Coach answers with a marked lack of enthusiasm, “That would be fine,” all but adding, Then get the fuck out of my locker room. He is a large, dour, slope-shouldered man, in size and shape not unlike an old bull walrus. His skin is the same oatmeal shade as his salon-tinted hair, a bushy quiff that he combs straight back for a retro Deep South prison warden look. On their way down to the locker room Josh handed out Sharpies to the Bravos—still no Advil, he lashed himself for forgetting — and now the soldiers fan out to gather autographs.
“I wonder if Pat Tillman played with any of these guys,” Dime muses in a bright voice. Several players give him a look, but no one answers. So there’s Dime, staking out his psychic territory, and there’s Sykes and Lodis scurrying off to collect as many signatures as possible, and here is Billy, hanging back. He’s never really seen the point of autographs anyway, and the players’ size is such that he doesn’t even want to look at them directly, much less approach in supplicant mode. He’s not comfortable here. He feels exposed, diminished. If the painful truth be known, he feels less of a man right now than he did five minutes ago. The players seem so much more martial than any Bravo. They are bigger, stronger, thicker, badder, their truck-sized chins could bulldoze small buildings and their thighs bulge like load-bearing beams.

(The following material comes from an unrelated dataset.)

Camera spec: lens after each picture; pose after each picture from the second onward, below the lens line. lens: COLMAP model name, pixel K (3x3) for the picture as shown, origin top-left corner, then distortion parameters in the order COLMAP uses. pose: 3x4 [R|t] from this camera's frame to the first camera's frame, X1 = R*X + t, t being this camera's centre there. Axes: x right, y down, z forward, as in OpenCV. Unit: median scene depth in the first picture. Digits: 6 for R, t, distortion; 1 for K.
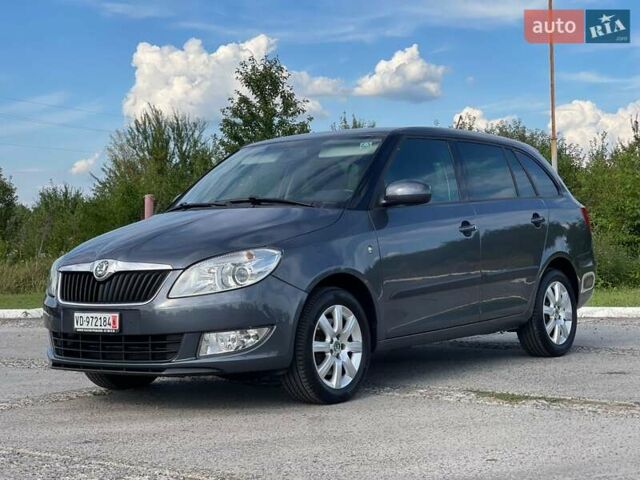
lens RADIAL K [[1189.2, 0, 324.1], [0, 1189.2, 238.1], [0, 0, 1]] dist [0.167013, 0.000000]
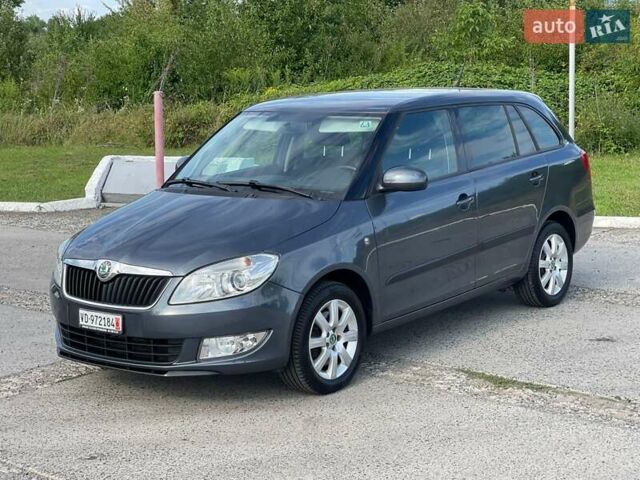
lens RADIAL K [[1189.2, 0, 339.1], [0, 1189.2, 240.7], [0, 0, 1]] dist [0.167013, 0.000000]
pose [[0.999969, 0.007222, -0.003024, 0.019389], [-0.006663, 0.987777, 0.155733, -0.161355], [0.004111, -0.155708, 0.987795, -0.015102]]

Testosterone, these guys are cranking it, and their warrior aura ramps up exponentially as they assemble themselves for the game. As if these human mountains needed more bulk? Elaborate systems of shock and awe are constructed about their bodies, arrays of hip pads, thigh pads, knee pads, then the transformative lift of the shoulder pads, these high-tech concoctions of foams, fabrics, Velcros, and interlocking shells, with girdling skirt extensions to cradle mere mortal ribs. Tape for the hands, tape for the wrists. Roll pads. Elbow pads. Pads for the forearm. The top shelf of each locker displays no fewer than four pairs of brand-new shoes.
All the gear, all this stuff, depresses Billy further. Such tedium it involves; the players probably spend more time getting dressed than the most pampered models and actresses, and they show it, they are surly and closed off, thoroughly into their suiting-up ritual. They don’t want to be messed with, which Billy gets; it’s a mental thing, the mental feeding off the physical, getting their heads set to deal some serious hurt because aggression against one’s fellow man is not a casual thing. Dude, been there! Totally feeling it! He recognizes the process, even the hurt-music pounding from the lockers is the same, but starting a conversation along these lines would just seem like sucking up.
Billy gets Kervan McClellan’s autograph because, well, he’s standing right there and it would seem rude not to. He knows it’s Kervan McClellan because his name and number are stenciled in jaunty script across the top of his locker. Billy moves on to the next player, Spellman Taylor, # 94. Tucker Rubel, # 55. DeMarcus Carey, # 61. The players are all business. They take the Sharpie and scrawl their names and most of them don’t even look up. A few manage to nod when Billy thanks them. Indurian Kashkari, # 81. Tommy Budznick, # 78. Then Billy comes to Ed Crisco, # 99, an enormous white guy standing perfectly still while a trainer winches his shoulder pads tight. Crisco holds out his arms and doesn’t speak, doesn’t blink, just stares straight ahead like a beast of burden submitting to the harness for yet another day.